From: Daniel Larimer (dlarimer_at_[hidden])
Date: 2012-06-09 18:17:06


On Jun 9, 2012, at 4:49 PM, Giovanni Piero Deretta wrote:

> On Sat, Jun 9, 2012 at 9:21 PM, Daniel Larimer <dlarimer_at_[hidden]> wrote:
>> I am trying to define my library API and have been using rvalue references and have observed some patterns that I would like to run by the community.
>>
>> In c++11 I would pass anything that I plan on 'storing' or 'consuming' by &&. This results in the most efficient code, but 'breaks' lvalue compatibility and forces me to consider having two (or more) versions of every method. Unfortunately, you get a explosion of permutations of rvalue and const& as the number of arguments increases and it makes getting function pointers much more 'ugly'.
>>
>> Instead of providing two (or more) overloads, one for lvalues and one for rvalue, I have decided to only provide the rvalue overload and if the user wants to pass an lvalue they wrap with std::ref(), std::cref(), std::move() or my own helper copy() which makes the copy explicit and converts the lvalue to a rvalue. (std::ref() and std::cref() could only work if the arguments are template parameters... in which case the method would probably use std::forward<>() to handle the auto-detection of move vs copy semantics.
>>
>
> As per http://cpp-next.com/archive/2009/08/want-speed-pass-by-value/ ,
> if the function is likely to consume or copy the parameter, the best
> solution is to pass by value. This means you'll only need to provide a
> single overload.

EXTRACTED RECORDS |
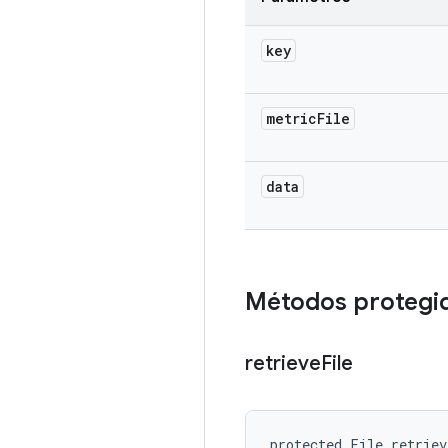
key
metric
File
data
Métodos protegi
retrieve
File
protected File retrie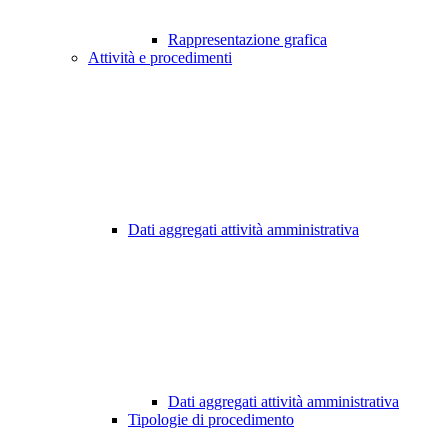
Rappresentazione grafica
Attività e procedimenti
Dati aggregati attività amministrativa
Dati aggregati attività amministrativa
Tipologie di procedimento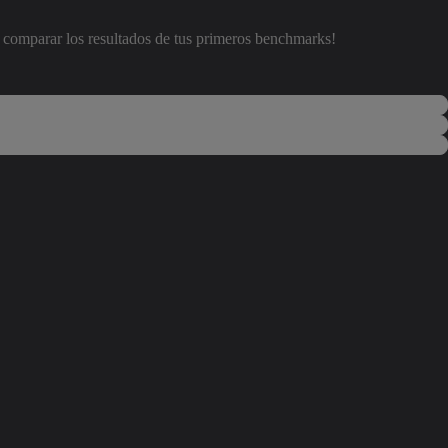
comparar los resultados de tus primeros benchmarks!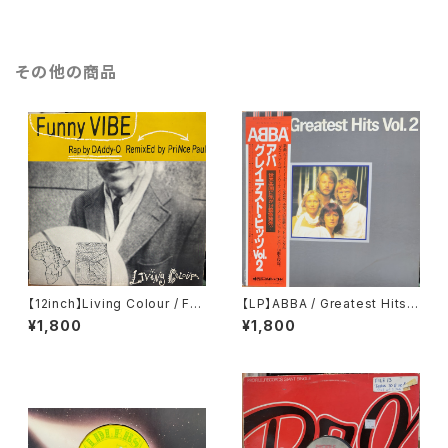
その他の商品
【12inch】Living Colour / Fun
【LP】ABBA / Greatest Hits V
ny Vibe
ol. 2
¥1,800
¥1,800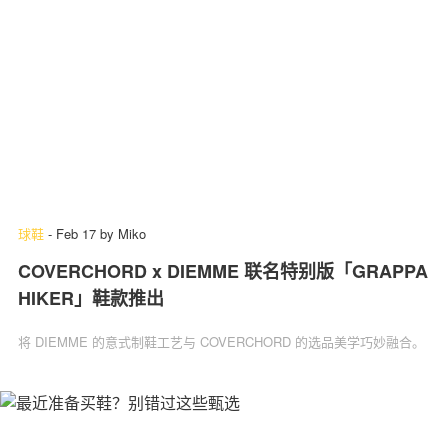
球鞋
-
Feb 17
by
Miko
COVERCHORD x DIEMME 联名特别版「GRAPPA
HIKER」鞋款推出
将 DIEMME 的意式制鞋工艺与 COVERCHORD 的选品美学巧妙融合。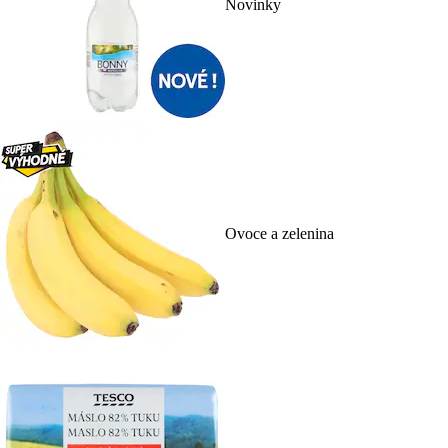
Novinky
Ovoce a zelenina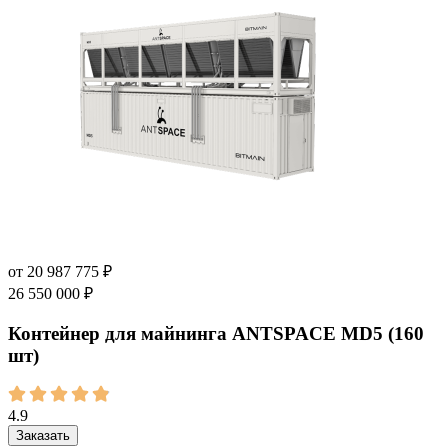
от
20 987 775
₽
26 550 000
₽
Контейнер для майнинга ANTSPACE MD5 (160
шт)
4.9
Заказать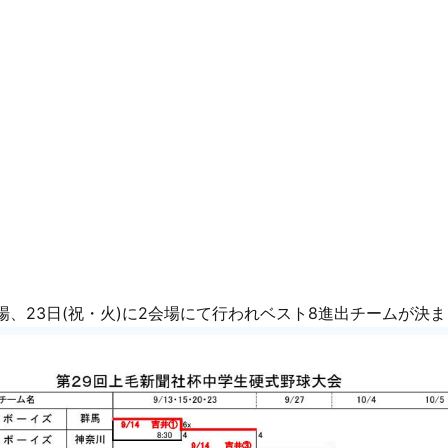
会場、23日(祝・火)に2会場にて行われベスト8進出チームが決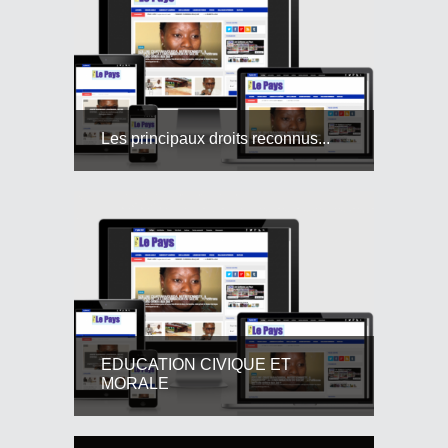
Les principaux droits reconnus...
EDUCATION CIVIQUE ET
MORALE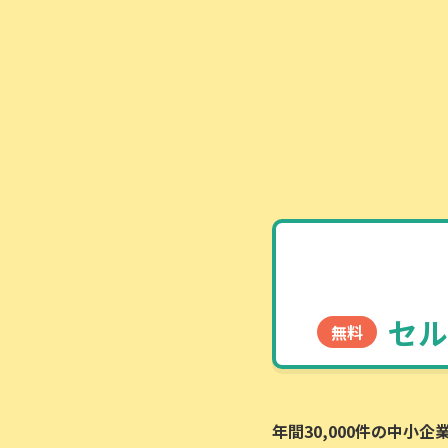
セル
無料
年間30,000件の中小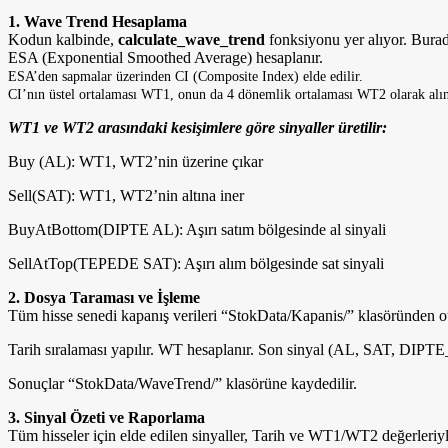
1. Wave Trend Hesaplama
Kodun kalbinde,
calculate_wave_trend
fonksiyonu yer alıyor. Burad
ESA (Exponential Smoothed Average) hesaplanır.
ESA’den sapmalar üzerinden CI (Composite Index) elde edilir.
CI’nın üstel ortalaması WT1, onun da 4 dönemlik ortalaması WT2 olarak alın
WT1 ve WT2 arasındaki kesişimlere göre sinyaller üretilir:
Buy (AL): WT1, WT2’nin üzerine çıkar
Sell(SAT): WT1, WT2’nin altına iner
BuyAtBottom(DIPTE AL): Aşırı satım bölgesinde al sinyali
SellAtTop(TEPEDE SAT): Aşırı alım bölgesinde sat sinyali
2. Dosya Taraması ve İşleme
Tüm hisse senedi kapanış verileri “StokData/Kapanis/” klasöründen oto
Tarih sıralaması yapılır. WT hesaplanır. Son sinyal (AL, SAT, DIP
Sonuçlar “StokData/WaveTrend/” klasörüne kaydedilir.
3. Sinyal Özeti ve Raporlama
Tüm hisseler için elde edilen sinyaller, Tarih ve WT1/WT2 değerleriyle 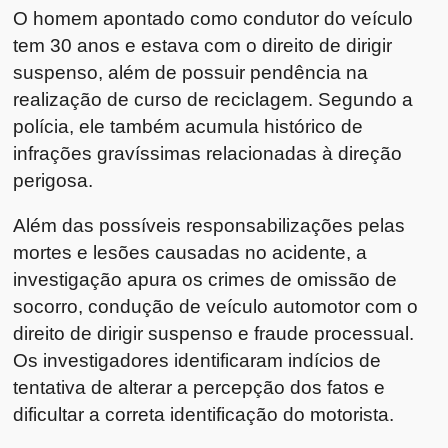
O homem apontado como condutor do veículo
tem 30 anos e estava com o direito de dirigir
suspenso, além de possuir pendência na
realização de curso de reciclagem. Segundo a
polícia, ele também acumula histórico de
infrações gravíssimas relacionadas à direção
perigosa.
Além das possíveis responsabilizações pelas
mortes e lesões causadas no acidente, a
investigação apura os crimes de omissão de
socorro, condução de veículo automotor com o
direito de dirigir suspenso e fraude processual.
Os investigadores identificaram indícios de
tentativa de alterar a percepção dos fatos e
dificultar a correta identificação do motorista.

TRY IT | In the mailing-list message above, how does the reply say a parameter should be passed when the function is likely to consume or copy it?

SOLUTION TO THIS PROBLEM | By value, so that only a single overload needs to be provided.